- [GIVEN TEXT]
== == ==
A recent email bulletin from the Minneapolis Park & Recreation Board announced the “planning process for the Cedar-Isles master plan has moved into a new phase. Community engagement will pause while the design team works on writing a full draft plan document based on CAC recommendations, public feedback and input from MPRB staff and stakeholder organizations.”

After a lengthy and intense period of engagement that included meetings (most via Zoom), open houses, on-site tours and focus area gatherings, subcommittees and working groups, surveys and votes, this pause seems a good time to distill public input and consider possible implications—not only for this master plan but for our park system as a whole. Since MPRB’s conversations with “stakeholder organizations” are not public, the following observations refer to input from the general public and notably the Cedar-Isles-Kenwood community.

MPRB Mission: “The Minneapolis Park and Recreation Board permanently preserves, protects, maintains, improves, and enhances its natural resources, parkland, and recreational opportunities for current and future generations of our region including people, plants, and wildlife. The Minneapolis Park and Recreation Board dismantles historic inequities in the provision of park and recreation opportunities for all people to gather, celebrate, contemplate, and engage in activities that promote health, wellbeing, community, and the environment.”
== == ==
- [DATASET RECORDS]
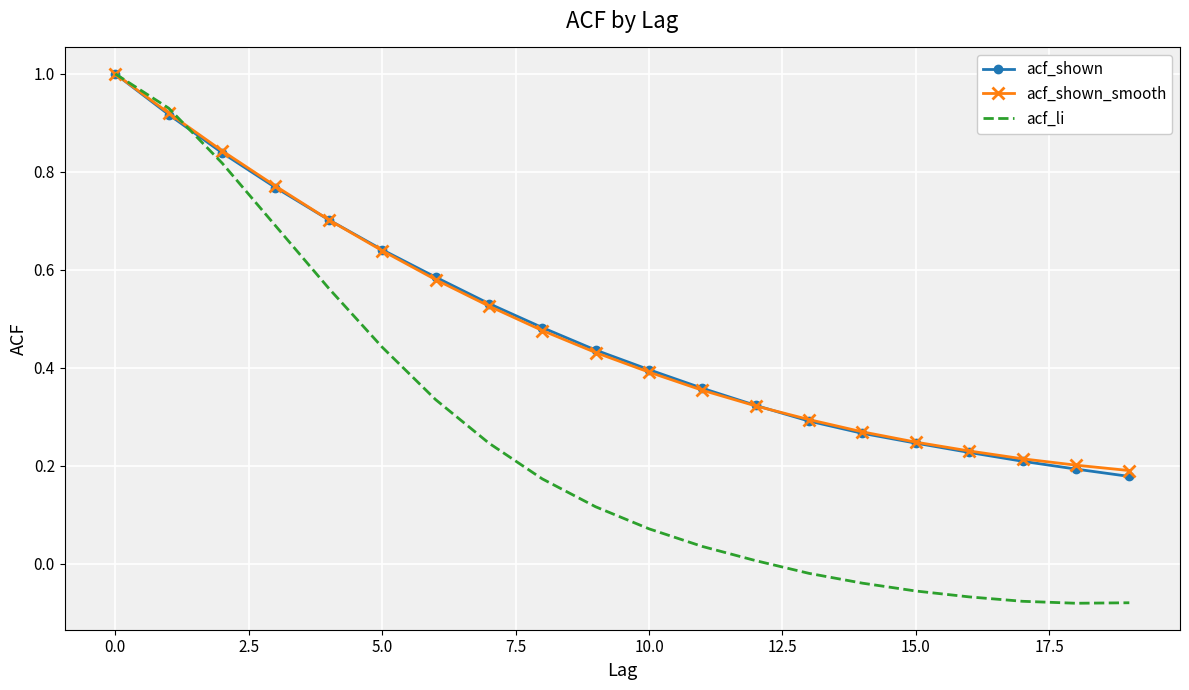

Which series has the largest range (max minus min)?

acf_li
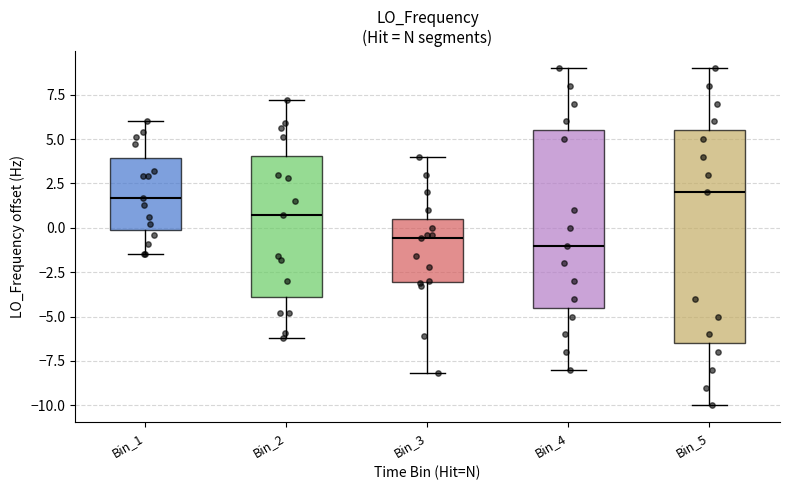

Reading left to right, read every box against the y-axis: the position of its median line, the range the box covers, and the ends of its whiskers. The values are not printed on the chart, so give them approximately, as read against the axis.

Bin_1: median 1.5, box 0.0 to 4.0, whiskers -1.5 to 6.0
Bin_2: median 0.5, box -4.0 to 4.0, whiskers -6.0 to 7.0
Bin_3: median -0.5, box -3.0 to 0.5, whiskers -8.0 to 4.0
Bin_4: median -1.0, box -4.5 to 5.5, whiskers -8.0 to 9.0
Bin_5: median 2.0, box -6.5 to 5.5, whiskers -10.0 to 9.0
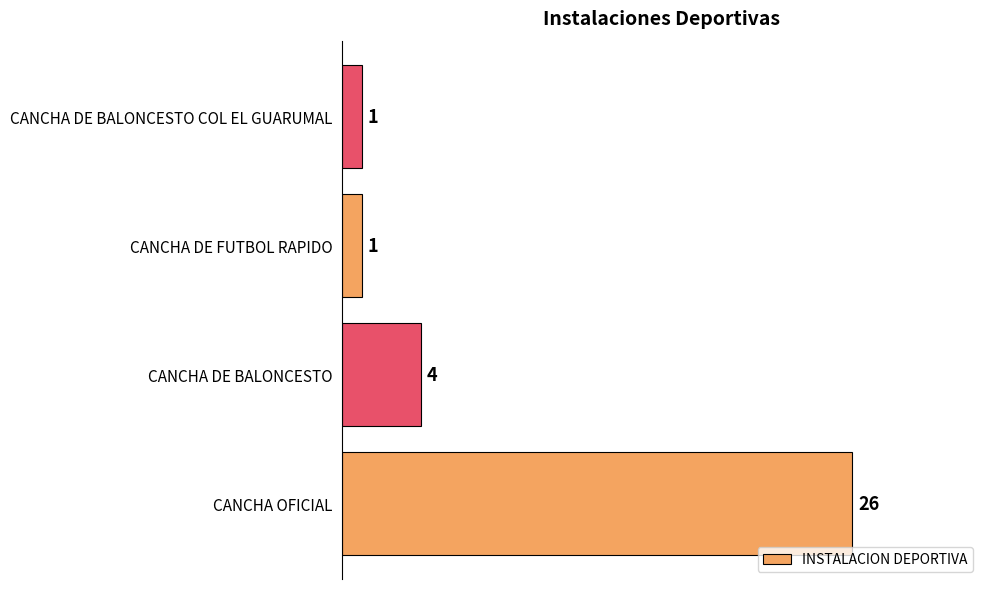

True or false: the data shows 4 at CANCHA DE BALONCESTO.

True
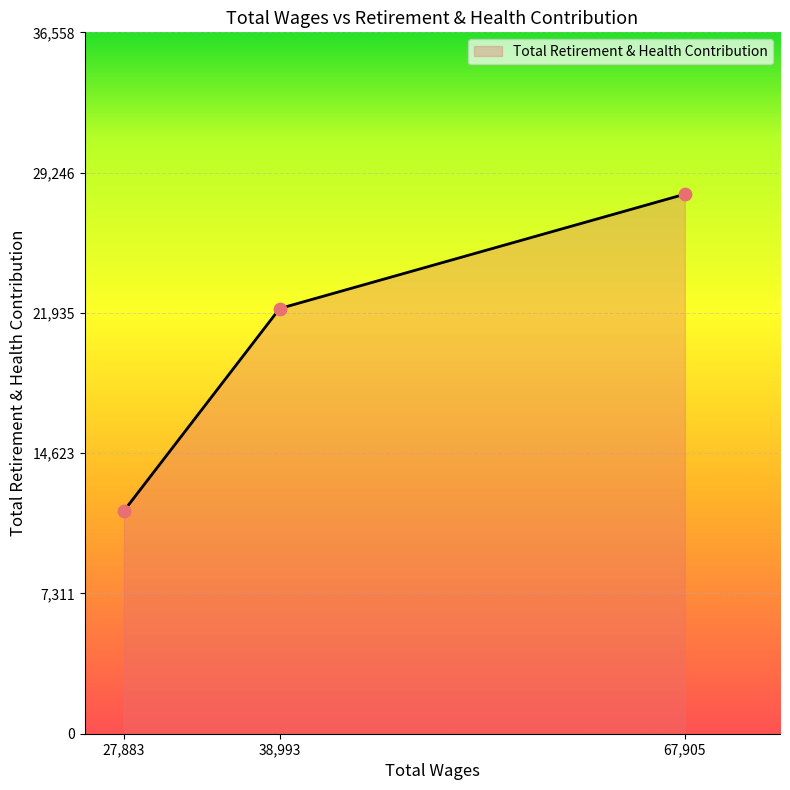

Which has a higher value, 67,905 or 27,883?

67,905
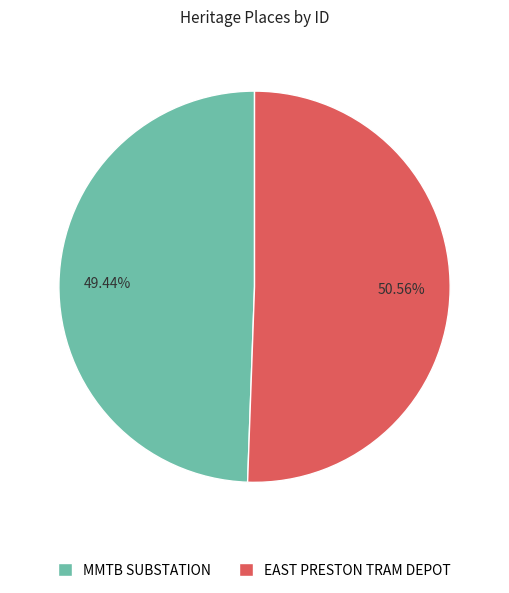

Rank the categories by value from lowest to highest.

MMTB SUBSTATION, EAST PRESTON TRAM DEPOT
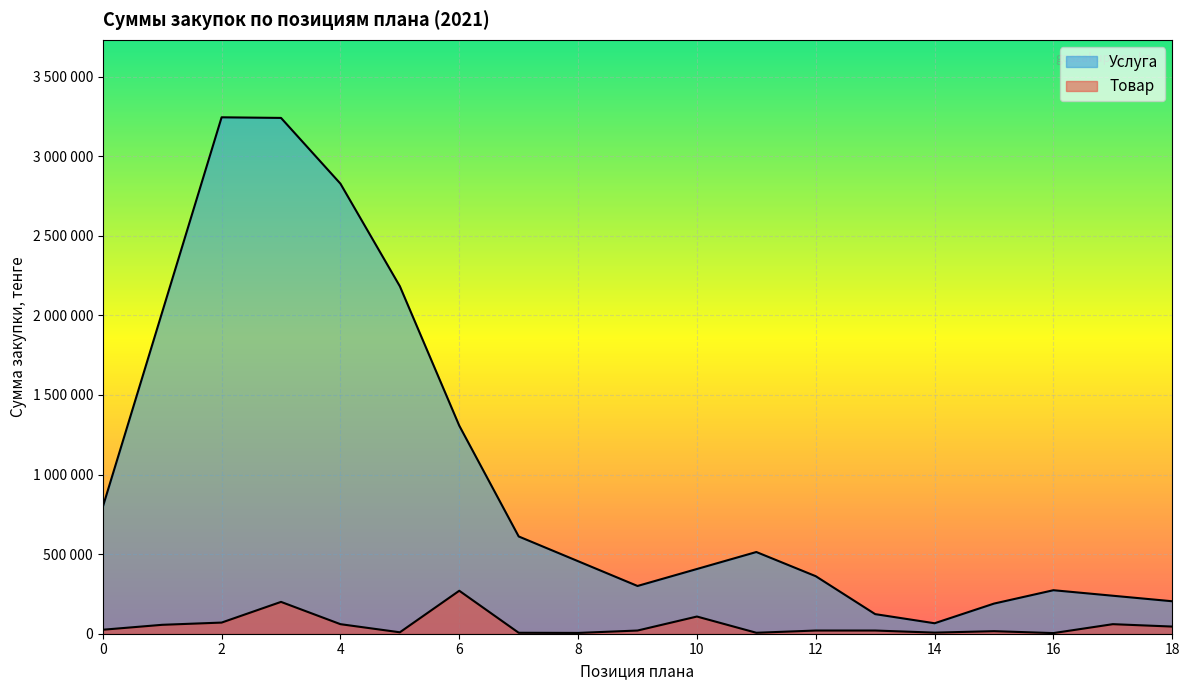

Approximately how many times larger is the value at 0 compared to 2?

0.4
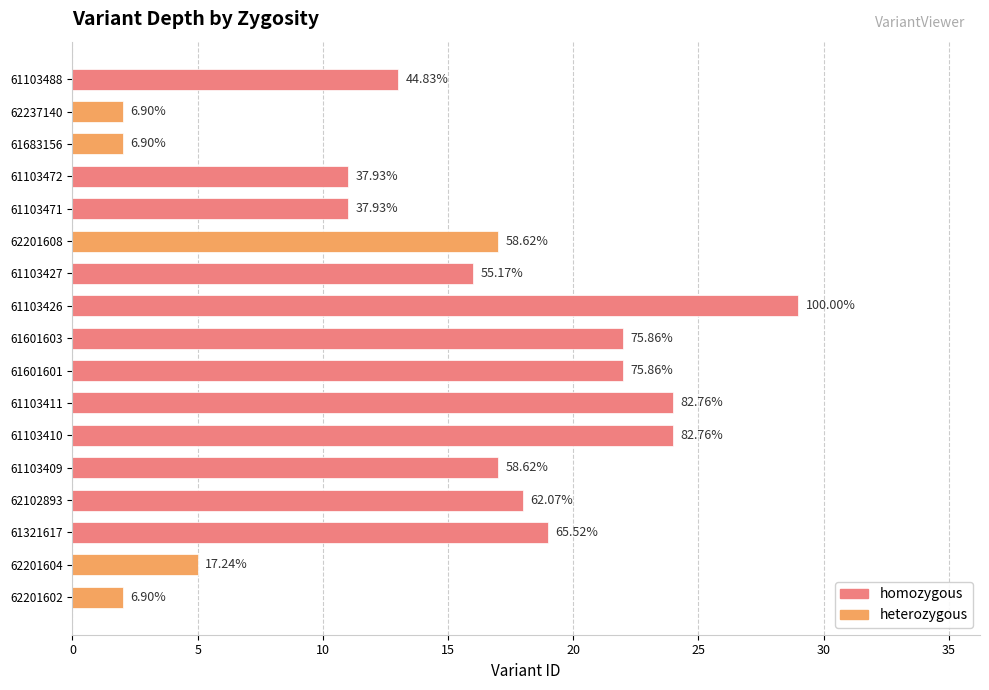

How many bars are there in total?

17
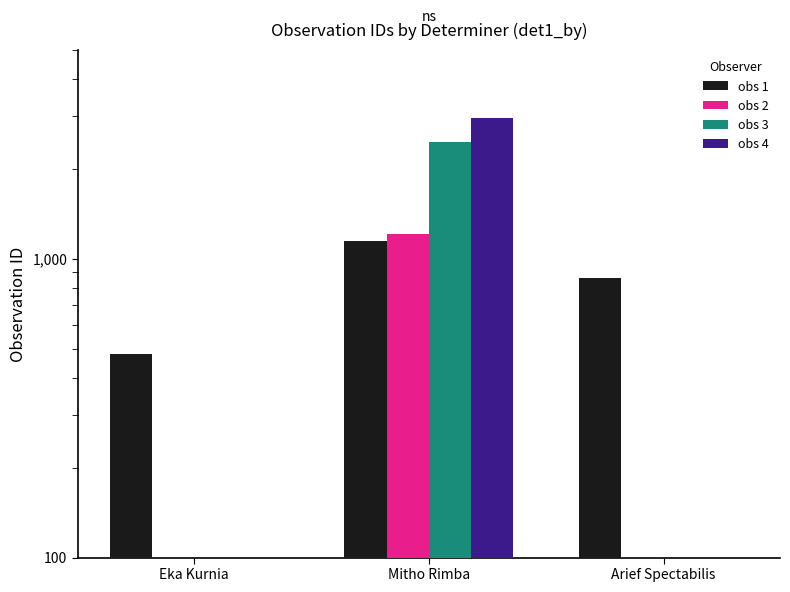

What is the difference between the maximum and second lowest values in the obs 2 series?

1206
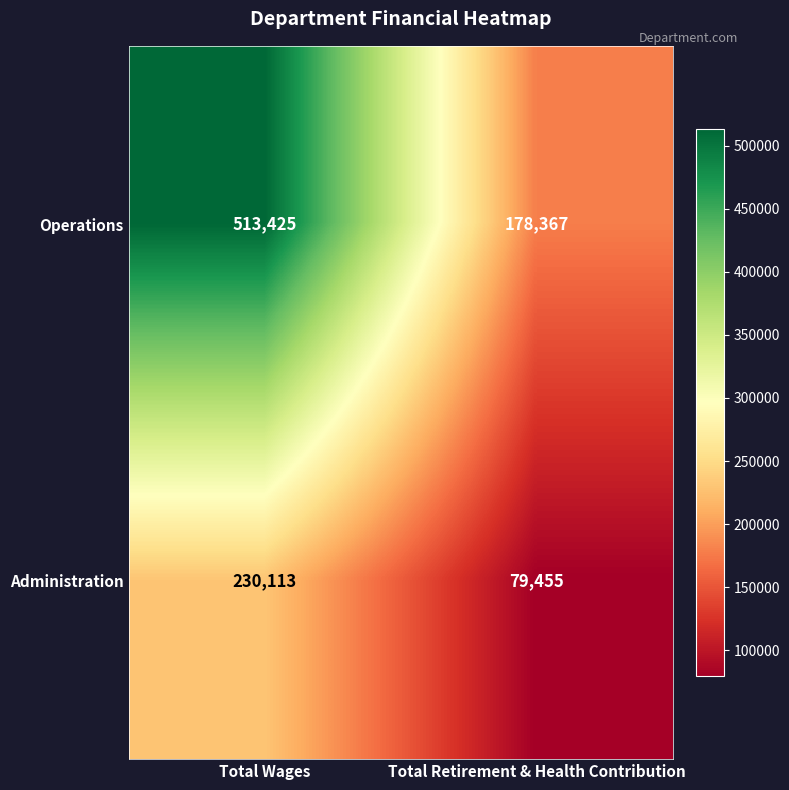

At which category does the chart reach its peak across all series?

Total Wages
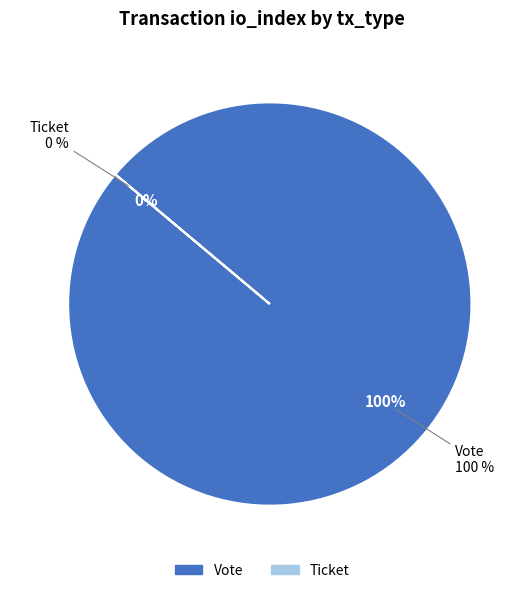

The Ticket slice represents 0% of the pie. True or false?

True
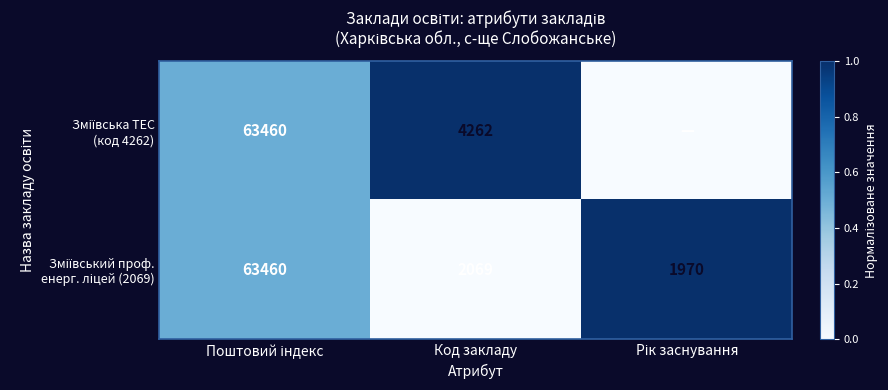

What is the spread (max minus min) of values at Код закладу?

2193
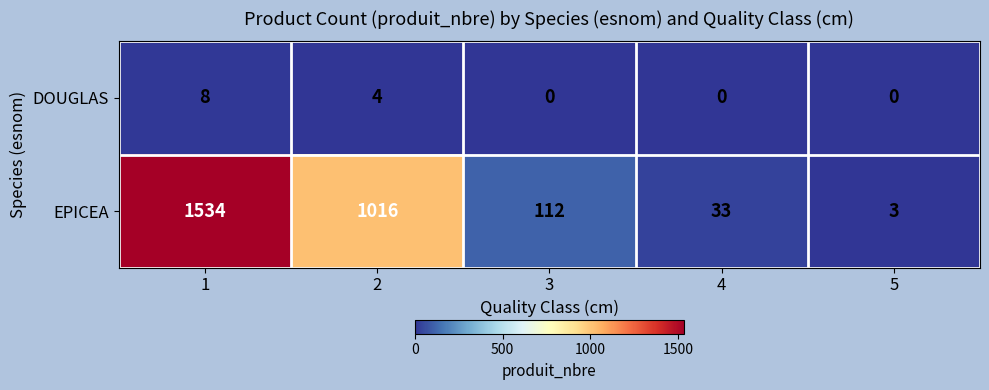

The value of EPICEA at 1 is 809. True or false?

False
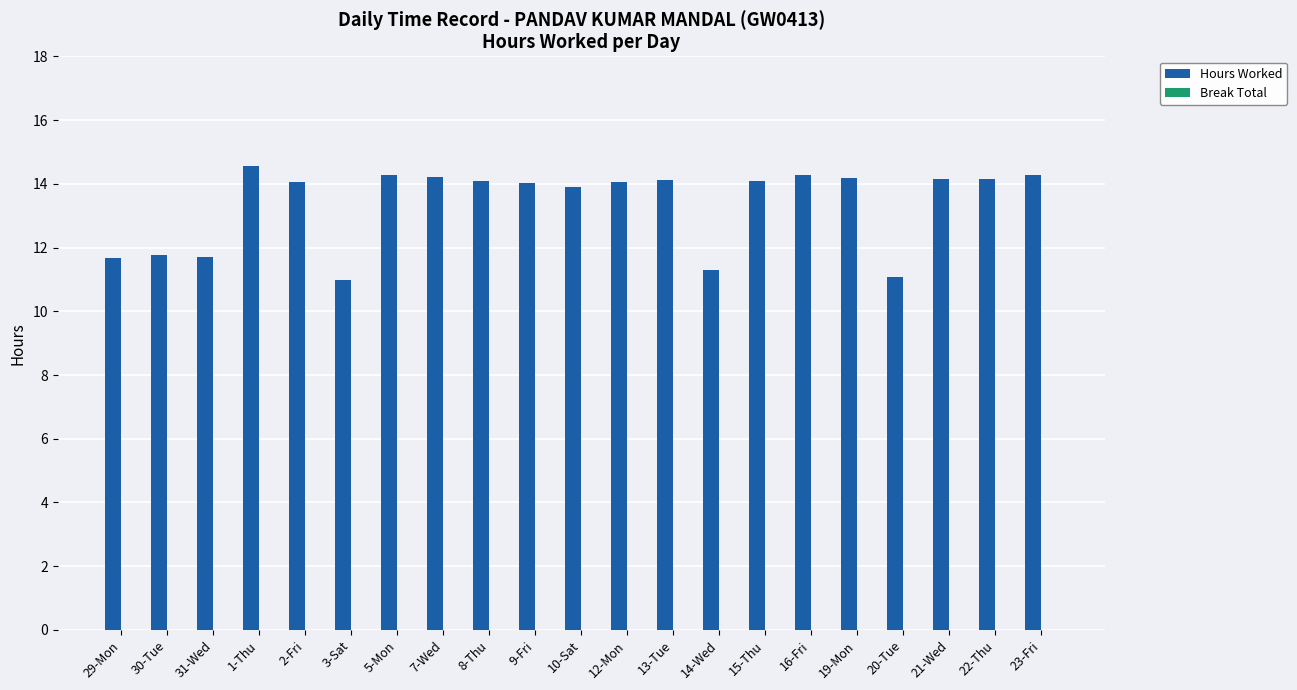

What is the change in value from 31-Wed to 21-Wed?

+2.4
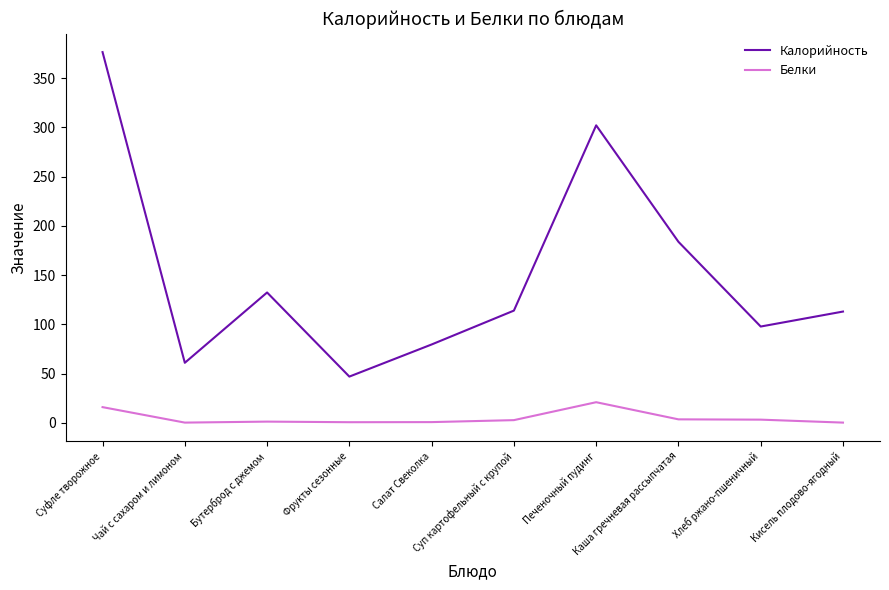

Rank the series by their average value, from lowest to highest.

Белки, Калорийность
== == ==
- [WORK REQUEST] Return the Cedar-Isles passage word for word, starting at "A recent email" and continuing up to and including "the Cedar-Isles-Kenwood community.". Work from the Cedar-Isles passage alone.

- [ANSWER TO THE EXERCISE]
A recent email bulletin from the Minneapolis Park & Recreation Board announced the “planning process for the Cedar-Isles master plan has moved into a new phase. Community engagement will pause while the design team works on writing a full draft plan document based on CAC recommendations, public feedback and input from MPRB staff and stakeholder organizations.”

After a lengthy and intense period of engagement that included meetings (most via Zoom), open houses, on-site tours and focus area gatherings, subcommittees and working groups, surveys and votes, this pause seems a good time to distill public input and consider possible implications—not only for this master plan but for our park system as a whole. Since MPRB’s conversations with “stakeholder organizations” are not public, the following observations refer to input from the general public and notably the Cedar-Isles-Kenwood community.